For $x > 0$, we have \begin{align} f'(x) = 0 \quad &\Longleftrightarrow \quad \left(\frac{4x \mathrm{e}^{-4x^2/\pi}}{\pi\sqrt{1 - \mathrm{e}^{-4x^2/\pi}}}\right)^2 = \left(\frac{2}{\sqrt{\pi}}\mathrm{e}^{-x^2}\right)^2\\[6pt] \quad &\Longleftrightarrow \quad \frac{4x^2}{\pi} = \mathrm{e}^{8x^2/\pi} \mathrm{e}^{-2x^2}(1 - \mathrm{e}^{-4x^2/\pi}) \\[6pt] \quad &\Longleftrightarrow \quad \frac{4x^2}{\pi} + \mathrm{e}^{(1-\pi/2)\cdot \frac{4x^2}{\pi}} = \mathrm{e}^{(2-\pi/2)\cdot \frac{4x^2}{\pi}}\\ &\Longleftrightarrow \quad u + \mathrm{e}^{(1-\pi/2)u} = \mathrm{e}^{(2-\pi/2)u}, \quad u = \frac{4x^2}{\pi}. \end{align}

Let $g(u) = u + \mathrm{e}^{(1-\pi/2)u} - \mathrm{e}^{(2-\pi/2)u}$. We have $$g'(u) = 1 + (1-\pi/2)\mathrm{e}^{(1-\pi/2)u} - (2-\pi/2)\mathrm{e}^{(2-\pi/2)u}$$ and $$g''(u) = (1-\pi/2)^2\mathrm{e}^{(1-\pi/2)u} - (2-\pi/2)^2\mathrm{e}^{(2-\pi/2)u}.$$

Let $u_0 = 2\ln (\pi - 2) - 2\ln (4 - \pi)$. It is easy to prove that $g''(u) > 0$ on $(0, u_0)$, and $g''(u) < 0$ on $(u_0, \infty)$.

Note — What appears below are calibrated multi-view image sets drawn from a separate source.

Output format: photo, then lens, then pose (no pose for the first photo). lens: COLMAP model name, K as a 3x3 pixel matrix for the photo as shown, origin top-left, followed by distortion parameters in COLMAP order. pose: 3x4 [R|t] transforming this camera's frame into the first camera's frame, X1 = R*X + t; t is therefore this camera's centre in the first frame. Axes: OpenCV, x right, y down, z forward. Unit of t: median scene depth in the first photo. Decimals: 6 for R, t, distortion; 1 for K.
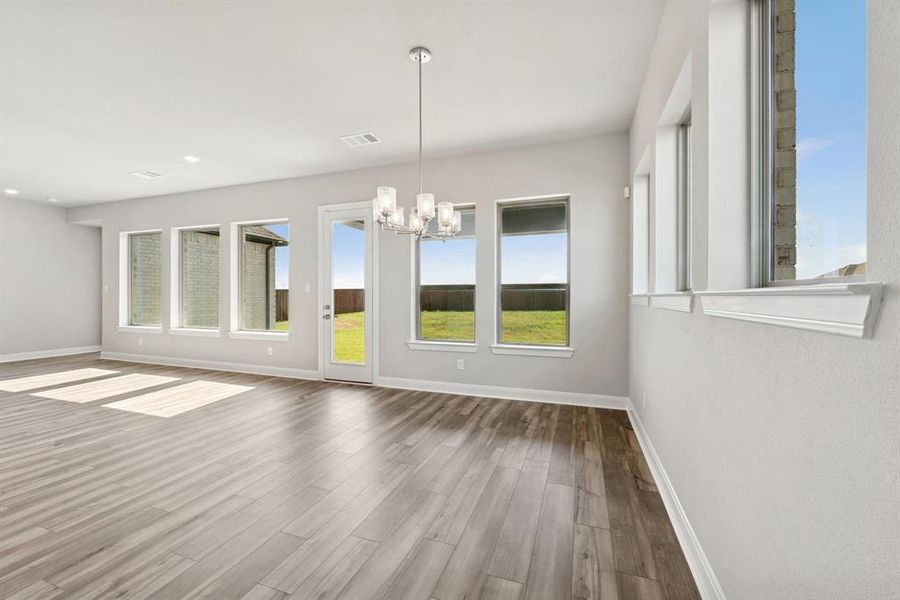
lens RADIAL K [[362.2, 0, 455.2], [0, 362.2, 295.7], [0, 0, 1]] dist [-0.002004, 0.000077]
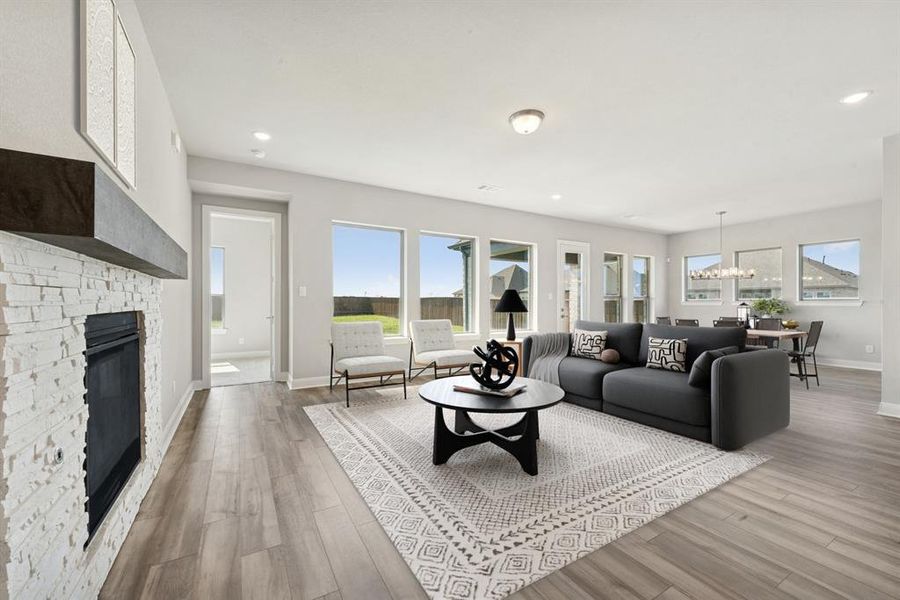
lens RADIAL K [[366.8, 0, 450.4], [0, 366.8, 303.3], [0, 0, 1]] dist [-0.000249, -0.000222]
pose [[0.645006, -0.001303, 0.764177, -2.991513], [0.002711, 0.999996, -0.000583, 0.010527], [-0.764173, 0.002448, 0.645007, 0.641539]]
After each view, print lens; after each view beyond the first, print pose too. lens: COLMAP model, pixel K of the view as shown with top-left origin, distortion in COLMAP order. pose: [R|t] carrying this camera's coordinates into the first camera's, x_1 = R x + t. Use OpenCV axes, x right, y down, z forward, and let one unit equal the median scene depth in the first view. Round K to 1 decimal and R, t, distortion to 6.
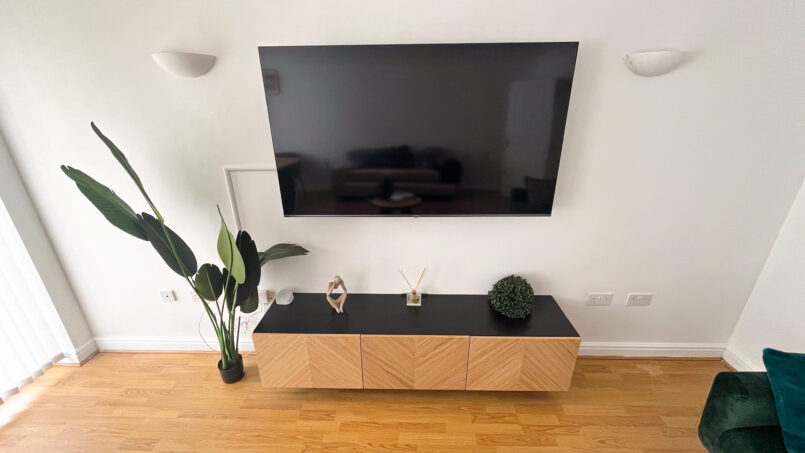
lens RADIAL K [[310.2, 0, 402.5], [0, 310.2, 226.5], [0, 0, 1]] dist [-0.002103, -0.000373]
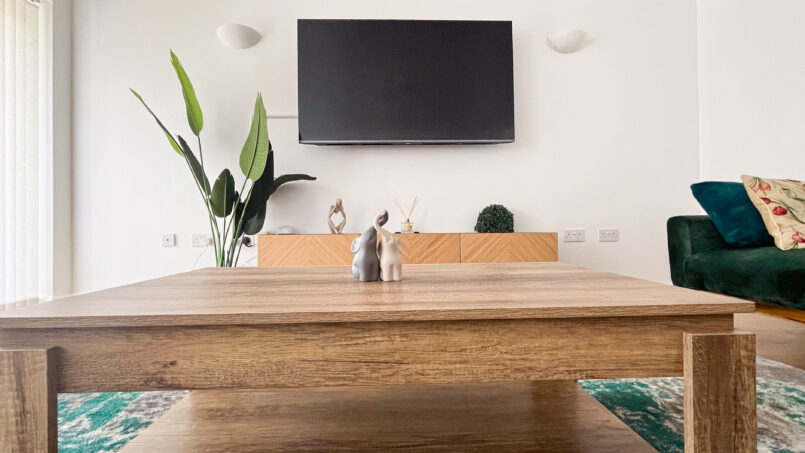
lens RADIAL K [[327.0, 0, 398.9], [0, 327.0, 228.1], [0, 0, 1]] dist [-0.003126, -0.000409]
pose [[0.998578, -0.002409, 0.053246, -0.060864], [0.021674, 0.931003, -0.364367, 0.743042], [-0.048695, 0.365003, 0.929732, -0.077835]]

Thus, $g'(u)$ is strictly increasing on $(0, u_0)$, and strictly decreasing on $(u_0, \infty)$. Also, $g'(0) = 0$ and $g'(\infty) = -\infty$. Thus, $g'(u) = 0$ has exactly one positive real solution, denoted by $u_1$. Thus, $g'(u) > 0$ on $(0, u_1)$, and $g'(u) < 0$ on $(u_1, \infty)$. Thus, $g(u)$ is strictly increasing on $(0, u_1)$, and strictly decreasing on $(u_1, \infty)$. Also, $g(0) = 0$ and $g(\infty) = -\infty$. Thus, $g(u) = 0$ has exactly one positive real solution. As a result, $f'(x) = 0$ has exactly one positive real solution. We are done.